“The medical staff is very distraught over the potential loss of these very fine doctors,” said Robin Matthews, the medical chief of staff.
The hospital board, acting on the recommendation of hospital CEO David Rice, voted to terminate the contract of Haywood Emergency Physicians, a group of local doctors who run the emergency room, despite 18 months left on the contract. They will be replaced by a corporate physician staffing company with a lawsuit checkered past.
Doctors voted 50 to 2 to recommend that the hospital administration engage in a formal mediation process with the ER doctors to come to a win-win solution. Five doctors abstained from voting.

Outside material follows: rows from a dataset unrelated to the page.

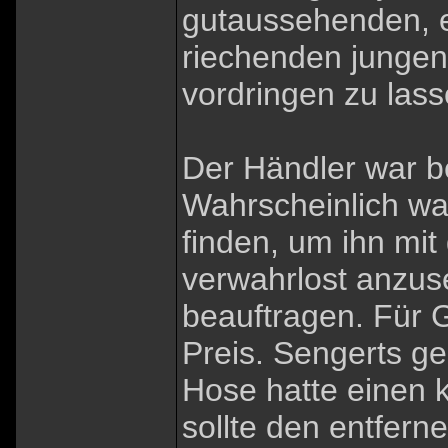
gutaussehenden, 
riechenden jungen
vordringen zu las
Der Händler war b
Wahrscheinlich war
finden, um ihn mit
verwahrlost anzu
beauftragen. Für G
Preis. Sengerts g
Hose hatte einen k
sollte den entfer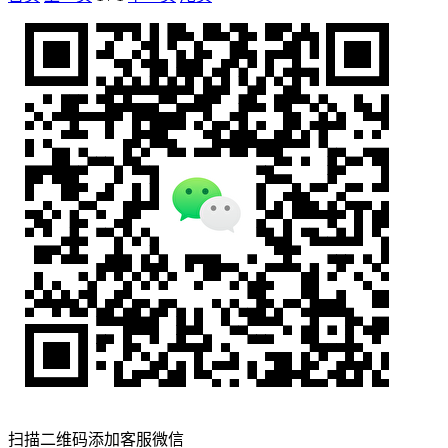
扫描二维码添加客服微信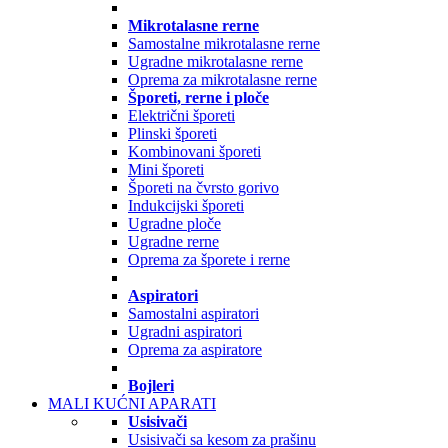
Mikrotalasne rerne
Samostalne mikrotalasne rerne
Ugradne mikrotalasne rerne
Oprema za mikrotalasne rerne
Šporeti, rerne i ploče
Električni šporeti
Plinski šporeti
Kombinovani šporeti
Mini šporeti
Šporeti na čvrsto gorivo
Indukcijski šporeti
Ugradne ploče
Ugradne rerne
Oprema za šporete i rerne
Aspiratori
Samostalni aspiratori
Ugradni aspiratori
Oprema za aspiratore
Bojleri
MALI KUĆNI APARATI
Usisivači
Usisivači sa kesom za prašinu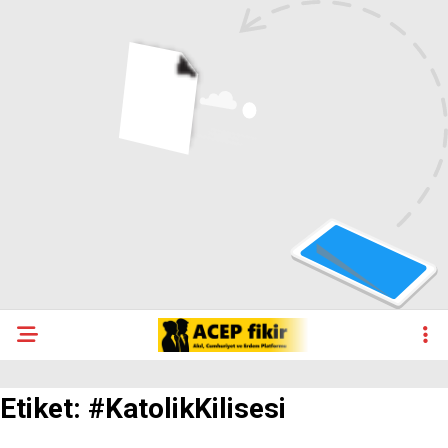
Etiket:
#KatolikKilisesi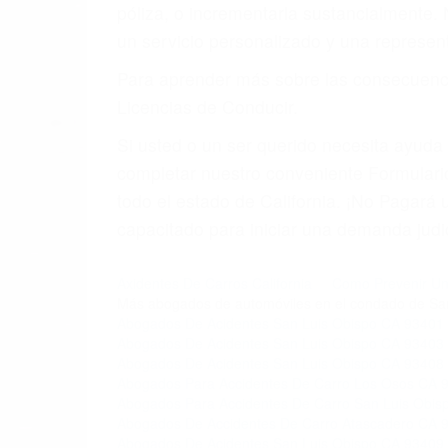
póliza, o incrementarla sustancialmente.
un servicio personalizado y una represent
Para aprender más sobre las consecuencia
Licencias de Conducir.
Si usted o un ser querido necesita ayud
completar nuestro conveniente Formulario
todo el estado de California. ¡No Pagar
capacitado para iniciar una demanda judic
Axidentes De Carros California
Como Prevenir Un 
Más abogados de automóviles en el condado de San
Abogados De Acidentes San Luis Obispo CA 93401
Abogados De Acidentes San Luis Obispo CA 93403
Abogados De Acidentes San Luis Obispo CA 93408
Abogados Para Accidentes De Carro Los Osos CA 
Abogados Para Accidentes De Carro San Luis Obis
Abogados De Accidentes De Carro Atascadero CA 
Abogados De Acidentes San Luis Obispo CA 93409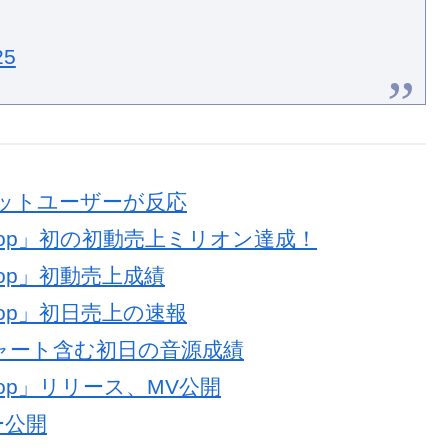
25
にネットユーザーが反応
oppop」初の初動売上ミリオン達成！
ppop」初動売上成績
ppop」初日売上の速報
onチャート含む初日の音源成績
ppop」リリース、MV公開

Doctors believe hospital CEO David Rice misled the hospital board to get rid of Haywood Emergency Physicians due to a long-running power struggle and personality conflict between Rice and some of the more outspoken ER doctors, namely Dr. Mark Jaben. After similar conflicts with Rice that led to the departure of the orthopedists and anesthesiologists two years ago, the medical community fears the hospital administration has developed a reputation of being hostile toward doctors, hurting efforts to recruit new doctors to the community.
A corporate physician staffing firm called Phoenix Emergency Physicians is slated to take over ER operations on Dec. 28. Phoenix has provided conflicting information on how many doctors they already have lined up to work at HRMC. Chris Lutes, the manager of Phoenix, told The Smoky Mountain News last Monday he already had eight doctors confirmed to work in the ER. But representatives of Phoenix who spoke at the countywide meeting of doctors the following evening said they only had two doctors confirmed so far, according to doctors who were in the meeting.
Emergency room doctors say they were blind-sided when they received a letter from the hospital terminating their services. They had disagreements with the hospital administration over proposed language in a new contract, but they believe they were still in the midst of negotiations over the language. They had met only once with hospital administration and once with the hospital board to discuss the contract when the hospital board voted to cancel it.
Hospital administration said they had reached a stalemate with the current group of ER doctors who were unwilling to compromise on anything. The main sticking point in the contract would have given Rice unilateral hiring and firing authority over the ER physicians without cause and no means for recourse by the doctors if they believe they were unfairly targeted. The ER doctors believe a loss of autonomy would interfere with patient care decisions, which can sometimes be contrary to the business interests of a hospital.
Other physician groups that have contracts to provide hospital-based services have agreed to such language, however.
The hospital board met in a special meeting Monday (Dec. 18) to “confer with legal counsel regarding the latest development in respect to the Emergency Department contract relationship,” according to a meeting notice from the hospital administration. The meeting was conducted in closed session.
The hospital board is meeting Thursday night, Dec. 21, which will be their last chance to postpone the ER take over on Dec. 28 by Phoenix and try for mediation with the current group of ER doctors as the medical community requested.